La primera, el silencio. Un propósito absurdo porque hace más de 50 años el músico norteamericano John Cage se encerró en una cámara anecoica con la esperanza de encontrarlo y se quedó con las ganas: enseguida detectó perplejo dos ruiditos, uno grave y el otro agudo. Al acabar el experimento, el técnico encargado de la cápsula insonorizada le explicó que se trataban de su sistema nervioso en funcionamiento, el de Cage, y el de su circulación sanguínea, bum, bum, bum. El silencio absoluto no existe.

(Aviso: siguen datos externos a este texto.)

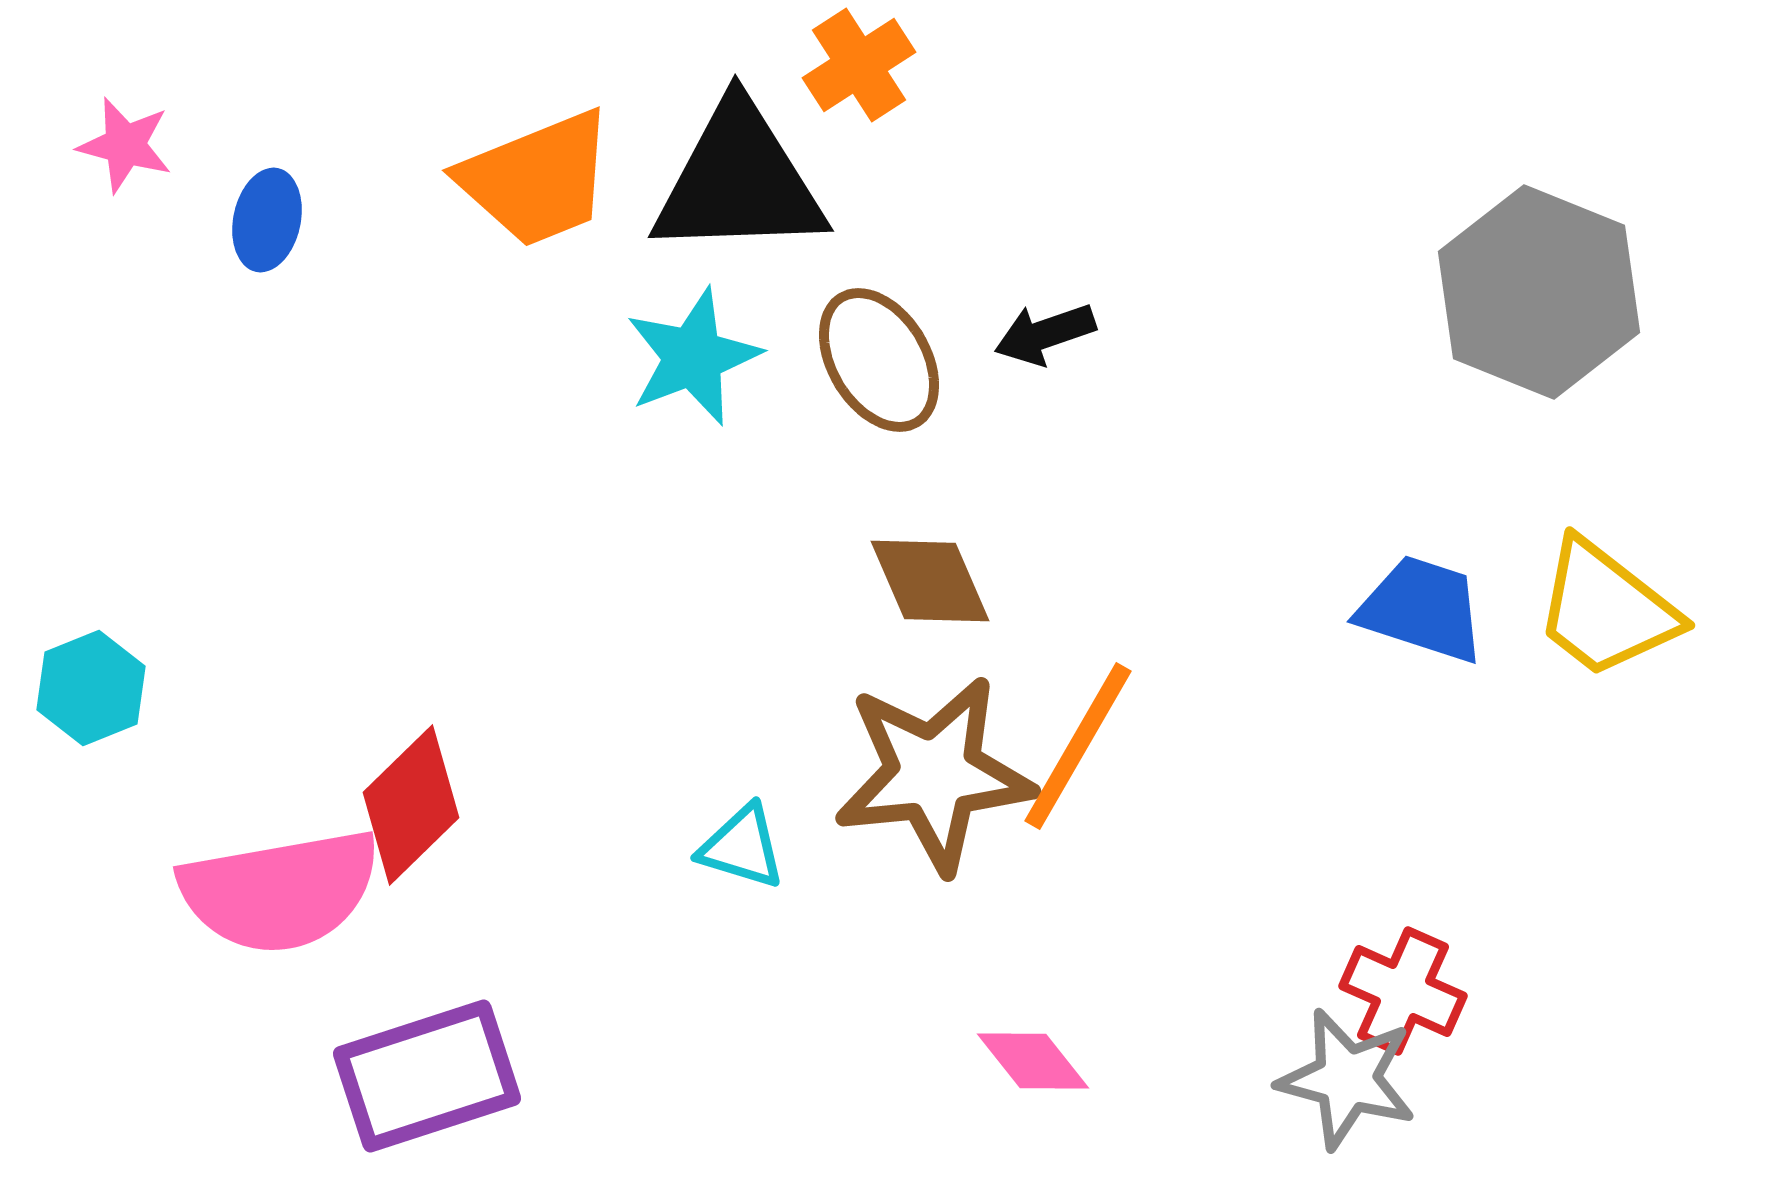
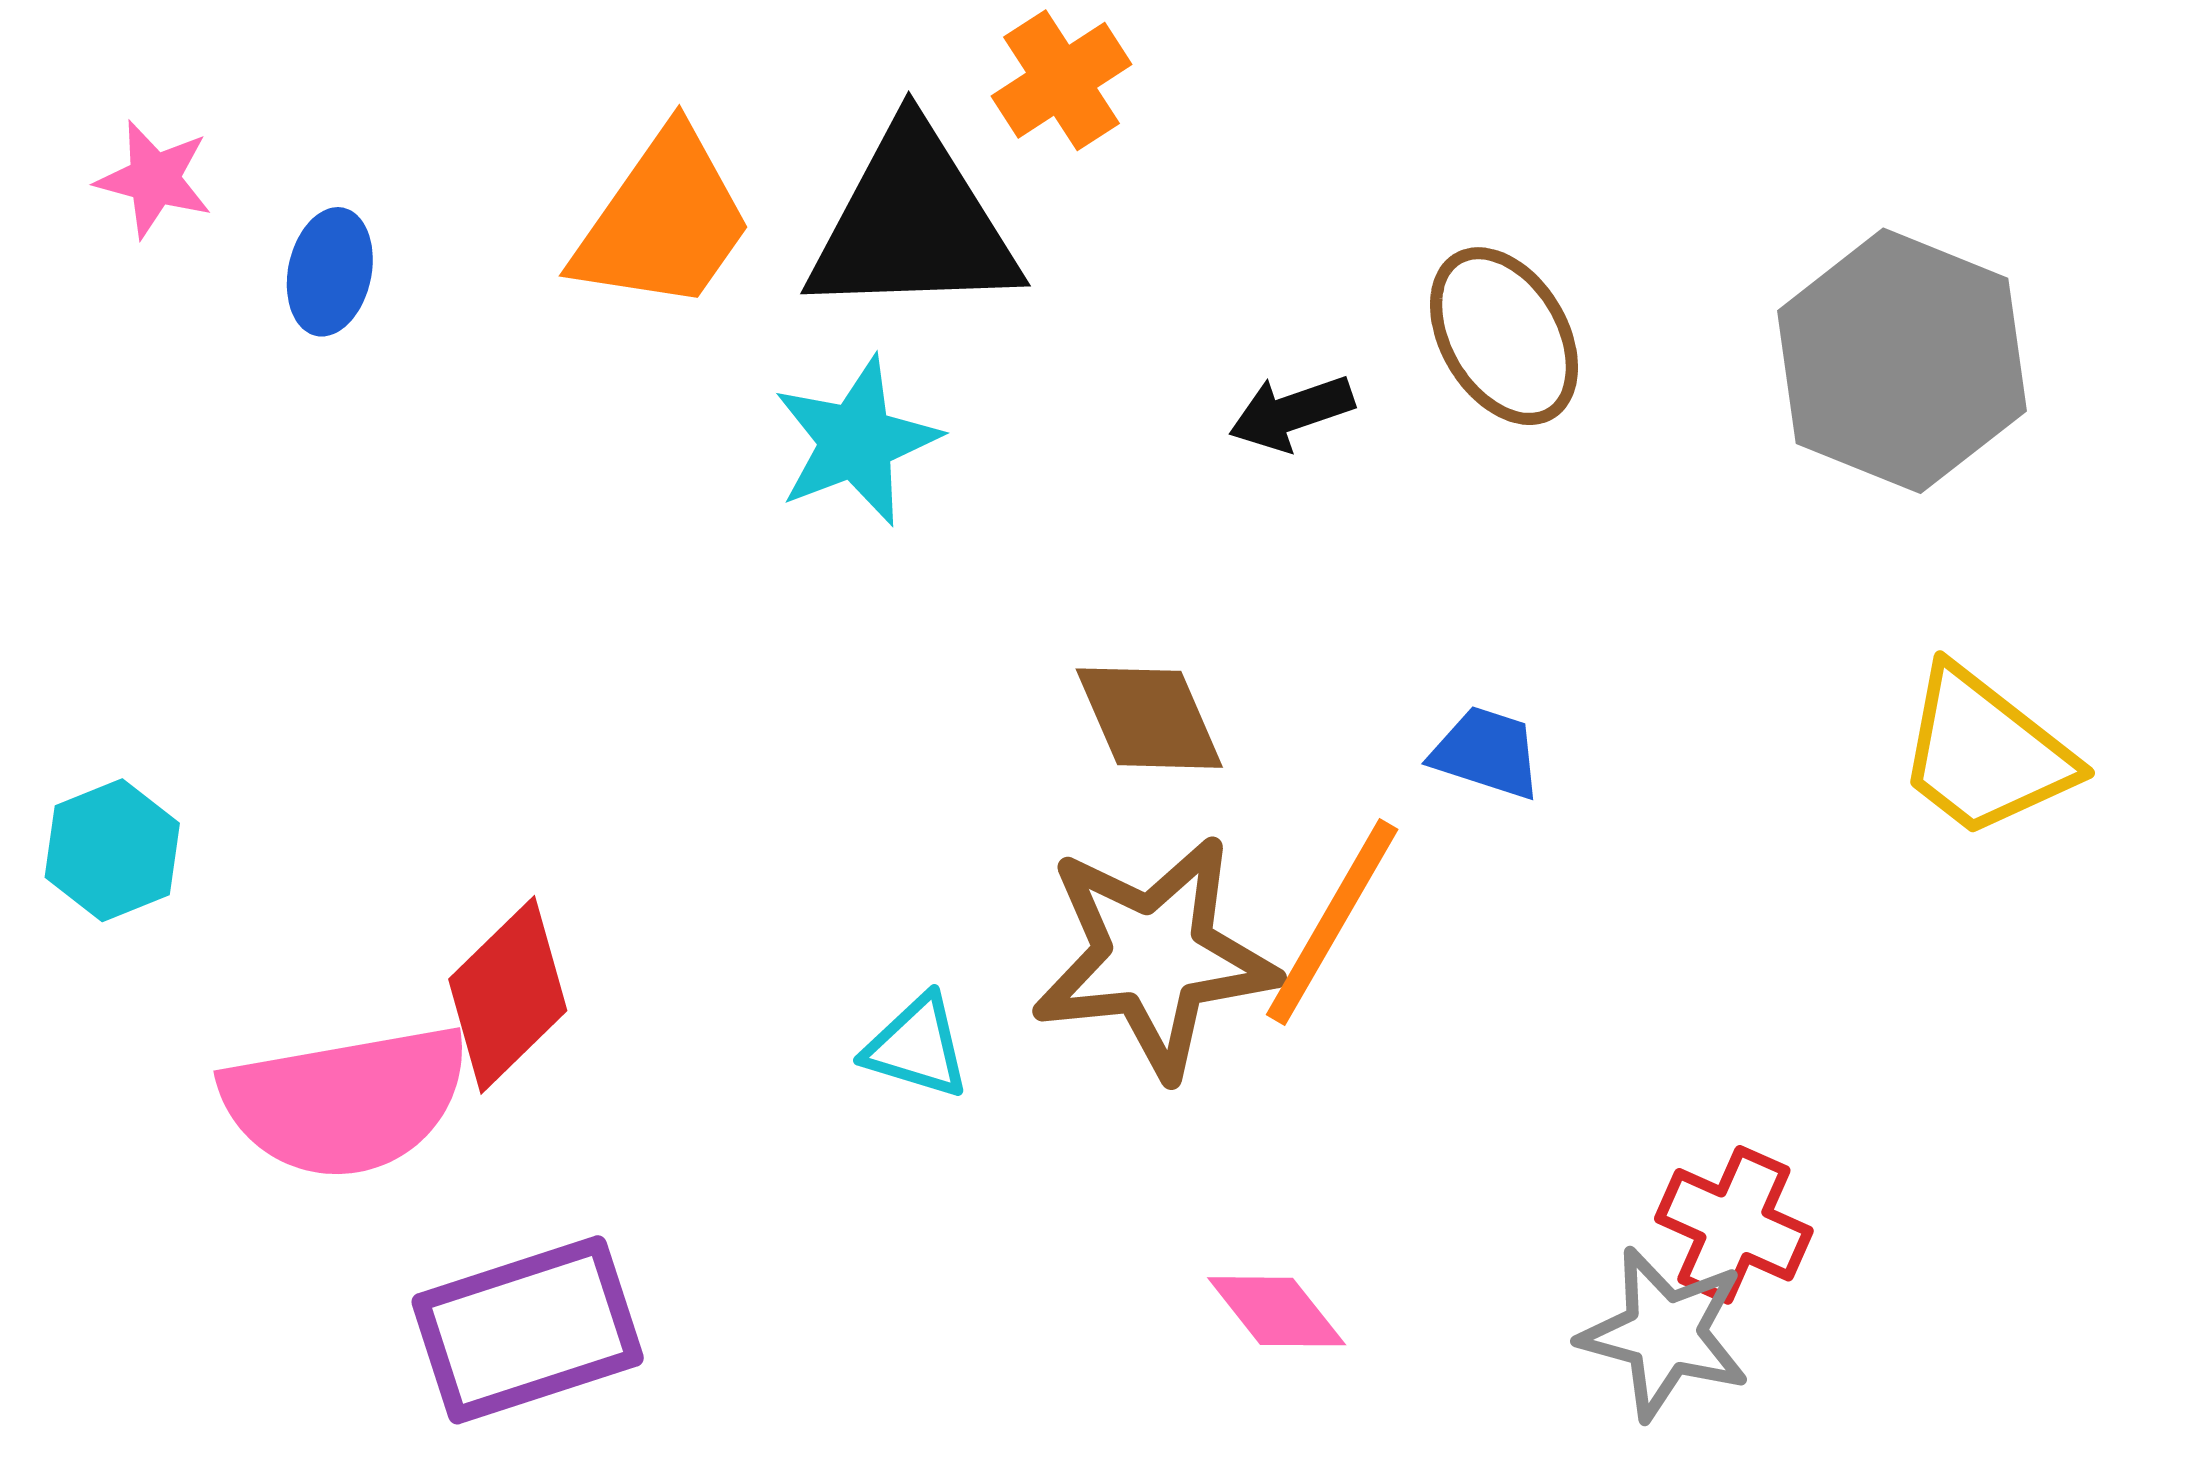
orange trapezoid: (537, 179) -> (663, 221), turned -33
brown ellipse: (879, 360) -> (1504, 336), moved
blue trapezoid: (1422, 609) -> (1487, 753), moved, size x0.7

Silencio para escuchar mejor

Tampoco aspiraba una a tanto, sino a ese silencio que permite escuchar mejor, a un estado mental opuesto al estruendo y al exceso de palabrería y de banderas, que suelen hacer mucho estruendo. Demasiado para ser sólo trapos que a fuerza de soles e intemperies acaban por perder los colores y el apresto crujiente.

Se hacía imprescindible un ritual íntimo y distanciado antes de reanudar la escritura

Había mucha gente en lo alto de la loma, gente ruidosa pero tranquila, porque se ha puesto de moda contemplar el atardecer desde las baterías antiaéreas instaladas por la defensa de la República en 1937 para responder a los ataques de la aviación fascista. Los visitantes se traen la merienda de casa y compran la cerveza o el refresco a los lateros que suben con las neveras de hielo.

Un hormigueo de humanidad ociosa cuya máxima transgresión, por lo menos el día de la visita, fue saltar la valla instalada por el MUHBA junto al barranco, una verja que protege los vestigios de lo que fue el pabellón de la tropa, para contemplar las vistas con las piernas colgadas en el vacío. Vivir ya es un poco eso.

Me puse los cascos y el botón aleatorio quiso que sonara Van Morrison, a quien va muy bien tener a mano esos días en que apetece desconectar el teléfono como Greta Garbo. Y nada, me senté a esperar lo segundo: la lluvia.

Hacía mucha falta que lloviera. Lluvia que limpia, que se lleva todo lo malo. A veces, la pena de la lluvia es infinita, pero al mismo tiempo es también la semilla de la vida después de la muerte. Vida como la que rezuma el poema de José Agustín Goytisolo que revoloteó el día de la tragedia: “… y saldré/ por tus calles cantando/ cantando hasta quedarme/ sin voz —porque serás/ de nuevo y para siempre—/ albergue de extranjeros/ hospital de los pobres/ patria de los valientes/ tú, Laye, mi ciudad”.